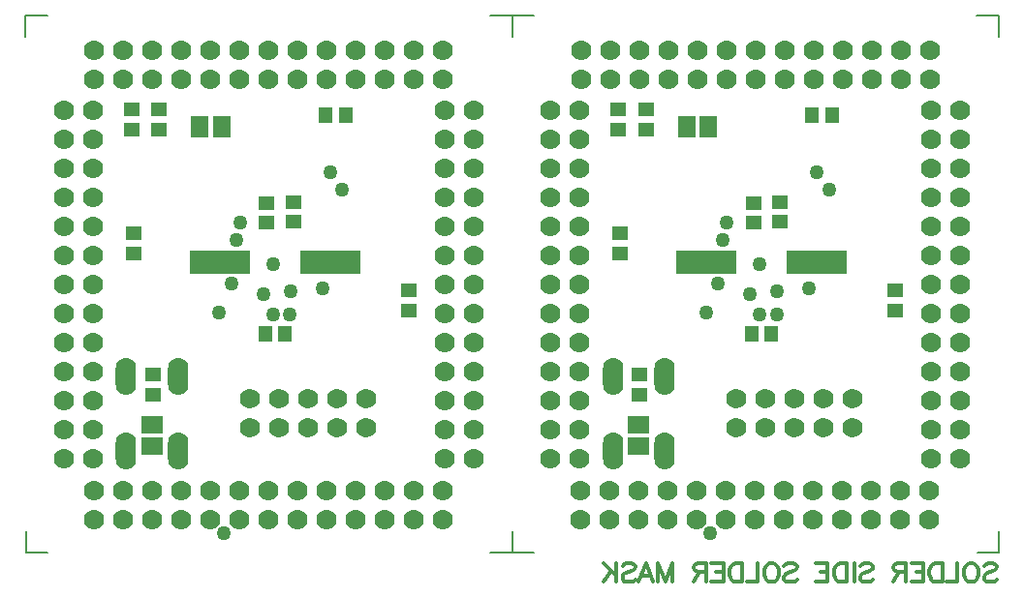
<source format=gbr>
G04 CAM350 V10.0.1 (Build 314) Date:  Fri Nov 30 16:16:42 2012 *
G04 Database: (Untitled) *
G04 Layer 4: SMASK.GBR *
%FSLAX23Y23*%
%MOIN*%
%SFA1.000B1.000*%

%MIA0B0*%
%IPPOS*%
%ADD18C,0.00800*%
%ADD19C,0.01200*%
%ADD45C,0.07000*%
%ADD46C,0.06940*%
%ADD50C,0.05000*%
%ADD52C,0.06310*%
%ADD53R,0.21000X0.08000*%
%ADD54R,0.05250X0.05130*%
%ADD55R,0.07300X0.06120*%
%ADD56R,0.05130X0.05250*%
%ADD57R,0.06120X0.07300*%
%ADD60O,0.07000X0.13000*%
%LNSMASK.GBR*%
%LPD*%
G54D53*
X1048Y1000D03*
X668D03*
G54D54*
X829Y1138D03*
Y1206D03*
X921Y1209D03*
Y1140D03*
X1318Y905D03*
Y836D03*
X459Y1459D03*
Y1527D03*
X363D03*
Y1458D03*
X370Y1100D03*
Y1032D03*
X438Y614D03*
Y545D03*
G54D55*
X435Y368D03*
Y443D03*
G54D56*
X823Y756D03*
X892D03*
X1031Y1507D03*
X1100D03*
G54D45*
X1136Y1631D03*
Y1731D03*
X1236D03*
Y1631D03*
X1336D03*
Y1731D03*
X1436D03*
Y1631D03*
X1440Y1524D03*
Y1424D03*
Y1324D03*
Y1224D03*
Y1124D03*
Y1024D03*
Y924D03*
Y824D03*
Y724D03*
Y624D03*
Y524D03*
Y424D03*
Y324D03*
X1540D03*
Y424D03*
Y524D03*
Y624D03*
Y724D03*
Y824D03*
Y924D03*
Y1024D03*
Y1124D03*
Y1224D03*
Y1324D03*
Y1424D03*
Y1524D03*
X1036Y1631D03*
Y1731D03*
X936D03*
Y1631D03*
X836D03*
X736D03*
Y1731D03*
X836D03*
X636D03*
Y1631D03*
X536D03*
Y1731D03*
X436D03*
Y1631D03*
X336D03*
Y1731D03*
X236D03*
Y1631D03*
X230Y1524D03*
Y1424D03*
Y1324D03*
X130D03*
Y1424D03*
Y1524D03*
Y1224D03*
Y1124D03*
Y1024D03*
Y924D03*
X230D03*
Y1024D03*
Y1124D03*
Y1224D03*
Y824D03*
Y724D03*
Y624D03*
Y524D03*
X130D03*
Y624D03*
Y724D03*
Y824D03*
Y424D03*
Y324D03*
X230D03*
Y424D03*
X234Y214D03*
Y114D03*
X334D03*
Y214D03*
X434D03*
Y114D03*
X534D03*
Y214D03*
X634D03*
Y114D03*
X734D03*
Y214D03*
X834D03*
Y114D03*
X934D03*
Y214D03*
X1034D03*
Y114D03*
X1134D03*
Y214D03*
X1234D03*
Y114D03*
X1334D03*
Y214D03*
X1434D03*
Y114D03*
G54D46*
X1170Y430D03*
Y530D03*
X1070D03*
Y430D03*
X970D03*
Y530D03*
X870D03*
Y430D03*
X770D03*
Y530D03*
G54D57*
X673Y1467D03*
X599D03*
G54D50*
X737Y1137D03*
X723Y1077D03*
X852Y995D03*
X818Y892D03*
X852Y823D03*
X909Y822D03*
X910Y900D03*
X1021Y913D03*
X707Y929D03*
X666Y828D03*
X1089Y1251D03*
X1047Y1313D03*
X682Y67D03*
G54D52*
X336Y1731D03*
G54D60*
X524Y352D03*
X346D03*
X524Y608D03*
X346D03*
G54D53*
X2722Y1000D03*
X2342D03*
G54D54*
X2503Y1138D03*
Y1206D03*
X2595Y1209D03*
Y1140D03*
X2992Y905D03*
Y836D03*
X2133Y1459D03*
Y1527D03*
X2037D03*
Y1458D03*
X2044Y1100D03*
Y1032D03*
X2112Y614D03*
Y545D03*
G54D55*
X2109Y368D03*
Y443D03*
G54D56*
X2497Y756D03*
X2566D03*
X2705Y1507D03*
X2774D03*
G54D45*
X2810Y1631D03*
Y1731D03*
X2910D03*
Y1631D03*
X3010D03*
Y1731D03*
X3110D03*
Y1631D03*
X3114Y1524D03*
Y1424D03*
Y1324D03*
Y1224D03*
Y1124D03*
Y1024D03*
Y924D03*
Y824D03*
Y724D03*
Y624D03*
Y524D03*
Y424D03*
Y324D03*
X3214D03*
Y424D03*
Y524D03*
Y624D03*
Y724D03*
Y824D03*
Y924D03*
Y1024D03*
Y1124D03*
Y1224D03*
Y1324D03*
Y1424D03*
Y1524D03*
X2710Y1631D03*
Y1731D03*
X2610D03*
Y1631D03*
X2510D03*
X2410D03*
Y1731D03*
X2510D03*
X2310D03*
Y1631D03*
X2210D03*
Y1731D03*
X2110D03*
Y1631D03*
X2010D03*
Y1731D03*
X1910D03*
Y1631D03*
X1904Y1524D03*
Y1424D03*
Y1324D03*
X1804D03*
Y1424D03*
Y1524D03*
Y1224D03*
Y1124D03*
Y1024D03*
Y924D03*
X1904D03*
Y1024D03*
Y1124D03*
Y1224D03*
Y824D03*
Y724D03*
Y624D03*
Y524D03*
X1804D03*
Y624D03*
Y724D03*
Y824D03*
Y424D03*
Y324D03*
X1904D03*
Y424D03*
X1908Y214D03*
Y114D03*
X2008D03*
Y214D03*
X2108D03*
Y114D03*
X2208D03*
Y214D03*
X2308D03*
Y114D03*
X2408D03*
Y214D03*
X2508D03*
Y114D03*
X2608D03*
Y214D03*
X2708D03*
Y114D03*
X2808D03*
Y214D03*
X2908D03*
Y114D03*
X3008D03*
Y214D03*
X3108D03*
Y114D03*
G54D46*
X2844Y430D03*
Y530D03*
X2744D03*
Y430D03*
X2644D03*
Y530D03*
X2544D03*
Y430D03*
X2444D03*
Y530D03*
G54D57*
X2347Y1467D03*
X2273D03*
G54D50*
X2411Y1137D03*
X2397Y1077D03*
X2526Y995D03*
X2492Y892D03*
X2526Y823D03*
X2583Y822D03*
X2584Y900D03*
X2695Y913D03*
X2381Y929D03*
X2340Y828D03*
X2763Y1251D03*
X2721Y1313D03*
X2356Y67D03*
G54D52*
X2010Y1731D03*
G54D60*
X2198Y352D03*
X2020D03*
X2198Y608D03*
X2020D03*
G54D18*
X74Y1852D02*
G01X-1D01*
Y1777*
X0Y75D02*
G01Y0D01*
X75*
X1599D02*
G01X1674D01*
Y75*
X1673Y1777D02*
G01Y1852D01*
X1598*
X1748D02*
G01X1673D01*
Y1777*
X1674Y75D02*
G01Y0D01*
X1749*
X3273D02*
G01X3348D01*
Y75*
X3347Y1777D02*
G01Y1852D01*
X3272*
G54D19*
G01X3297Y-44D02*
X3303Y-37D01*
X3313Y-34D01*
X3325D01*
X3334Y-37D01*
X3341Y-44D01*
Y-50D01*
X3338Y-56D01*
X3334Y-59D01*
X3328Y-62D01*
X3309Y-69D01*
X3303Y-72D01*
X3300Y-75D01*
X3297Y-81D01*
Y-91D01*
X3303Y-97D01*
X3313Y-100D01*
X3325D01*
X3334Y-97D01*
X3341Y-91D01*
X3259Y-34D02*
X3266Y-37D01*
X3272Y-44D01*
X3275Y-50D01*
X3278Y-59D01*
Y-75D01*
X3275Y-84D01*
X3272Y-91D01*
X3266Y-97D01*
X3259Y-100D01*
X3247D01*
X3241Y-97D01*
X3234Y-91D01*
X3231Y-84D01*
X3228Y-75D01*
Y-59D01*
X3231Y-50D01*
X3234Y-44D01*
X3241Y-37D01*
X3247Y-34D01*
X3259D01*
X3206D02*
Y-100D01*
Y-100D02*
X3169D01*
X3153Y-34D02*
Y-100D01*
Y-34D02*
X3131D01*
X3122Y-37D01*
X3116Y-44D01*
X3113Y-50D01*
X3109Y-59D01*
Y-75D01*
X3113Y-84D01*
X3116Y-91D01*
X3122Y-97D01*
X3131Y-100D01*
X3153D01*
X3088Y-34D02*
Y-100D01*
Y-34D02*
X3047D01*
X3088Y-66D02*
X3063D01*
X3088Y-100D02*
X3047D01*
X3028Y-34D02*
Y-100D01*
Y-34D02*
X3000D01*
X2991Y-37D01*
X2988Y-41D01*
X2984Y-47D01*
Y-53D01*
X2988Y-59D01*
X2991Y-62D01*
X3000Y-66D01*
X3028D01*
X3006D02*
X2984Y-100D01*
X2872Y-44D02*
X2878Y-37D01*
X2888Y-34D01*
X2900D01*
X2909Y-37D01*
X2916Y-44D01*
Y-50D01*
X2913Y-56D01*
X2909Y-59D01*
X2903Y-62D01*
X2884Y-69D01*
X2878Y-72D01*
X2875Y-75D01*
X2872Y-81D01*
Y-91D01*
X2878Y-97D01*
X2888Y-100D01*
X2900D01*
X2909Y-97D01*
X2916Y-91D01*
X2850Y-34D02*
Y-100D01*
X2825Y-34D02*
Y-100D01*
Y-34D02*
X2803D01*
X2794Y-37D01*
X2788Y-44D01*
X2784Y-50D01*
X2781Y-59D01*
Y-75D01*
X2784Y-84D01*
X2788Y-91D01*
X2794Y-97D01*
X2803Y-100D01*
X2825D01*
X2759Y-34D02*
Y-100D01*
Y-34D02*
X2719D01*
X2759Y-66D02*
X2734D01*
X2759Y-100D02*
X2719D01*
X2609Y-44D02*
X2616Y-37D01*
X2625Y-34D01*
X2638D01*
X2647Y-37D01*
X2653Y-44D01*
Y-50D01*
X2650Y-56D01*
X2647Y-59D01*
X2641Y-62D01*
X2622Y-69D01*
X2616Y-72D01*
X2613Y-75D01*
X2609Y-81D01*
Y-91D01*
X2616Y-97D01*
X2625Y-100D01*
X2638D01*
X2647Y-97D01*
X2653Y-91D01*
X2572Y-34D02*
X2578Y-37D01*
X2584Y-44D01*
X2588Y-50D01*
X2591Y-59D01*
Y-75D01*
X2588Y-84D01*
X2584Y-91D01*
X2578Y-97D01*
X2572Y-100D01*
X2559D01*
X2553Y-97D01*
X2547Y-91D01*
X2544Y-84D01*
X2541Y-75D01*
Y-59D01*
X2544Y-50D01*
X2547Y-44D01*
X2553Y-37D01*
X2559Y-34D01*
X2572D01*
X2519D02*
Y-100D01*
Y-100D02*
X2481D01*
X2466Y-34D02*
Y-100D01*
Y-34D02*
X2444D01*
X2434Y-37D01*
X2428Y-44D01*
X2425Y-50D01*
X2422Y-59D01*
Y-75D01*
X2425Y-84D01*
X2428Y-91D01*
X2434Y-97D01*
X2444Y-100D01*
X2466D01*
X2400Y-34D02*
Y-100D01*
Y-34D02*
X2359D01*
X2400Y-66D02*
X2375D01*
X2400Y-100D02*
X2359D01*
X2341Y-34D02*
Y-100D01*
Y-34D02*
X2313D01*
X2303Y-37D01*
X2300Y-41D01*
X2297Y-47D01*
Y-53D01*
X2300Y-59D01*
X2303Y-62D01*
X2313Y-66D01*
X2341D01*
X2319D02*
X2297Y-100D01*
X2225Y-34D02*
Y-100D01*
Y-34D02*
X2200Y-100D01*
X2175Y-34D02*
X2200Y-100D01*
X2175Y-34D02*
Y-100D01*
X2134Y-34D02*
X2159Y-100D01*
X2134Y-34D02*
X2109Y-100D01*
X2150Y-78D02*
X2119D01*
X2053Y-44D02*
X2059Y-37D01*
X2069Y-34D01*
X2081D01*
X2091Y-37D01*
X2097Y-44D01*
Y-50D01*
X2094Y-56D01*
X2091Y-59D01*
X2084Y-62D01*
X2066Y-69D01*
X2059Y-72D01*
X2056Y-75D01*
X2053Y-81D01*
Y-91D01*
X2059Y-97D01*
X2069Y-100D01*
X2081D01*
X2091Y-97D01*
X2097Y-91D01*
X2031Y-34D02*
Y-100D01*
X1988Y-34D02*
X2031Y-78D01*
X2016Y-62D02*
X1988Y-100D01*
M02*

</source>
◆ ◆ ◆ ◆ ◆ ◆ ◆
▶ **What this task involves**:
Keep both end lines and retype everything in the records above from the line containing "X2878Y-97D01*" through the line containing "X2584Y-44D01*", exactly, with nothing else.

▶ **Solution to this task**:
X2878Y-97D01*
X2888Y-100D01*
X2900D01*
X2909Y-97D01*
X2916Y-91D01*
X2850Y-34D02*
Y-100D01*
X2825Y-34D02*
Y-100D01*
Y-34D02*
X2803D01*
X2794Y-37D01*
X2788Y-44D01*
X2784Y-50D01*
X2781Y-59D01*
Y-75D01*
X2784Y-84D01*
X2788Y-91D01*
X2794Y-97D01*
X2803Y-100D01*
X2825D01*
X2759Y-34D02*
Y-100D01*
Y-34D02*
X2719D01*
X2759Y-66D02*
X2734D01*
X2759Y-100D02*
X2719D01*
X2609Y-44D02*
X2616Y-37D01*
X2625Y-34D01*
X2638D01*
X2647Y-37D01*
X2653Y-44D01*
Y-50D01*
X2650Y-56D01*
X2647Y-59D01*
X2641Y-62D01*
X2622Y-69D01*
X2616Y-72D01*
X2613Y-75D01*
X2609Y-81D01*
Y-91D01*
X2616Y-97D01*
X2625Y-100D01*
X2638D01*
X2647Y-97D01*
X2653Y-91D01*
X2572Y-34D02*
X2578Y-37D01*
X2584Y-44D01*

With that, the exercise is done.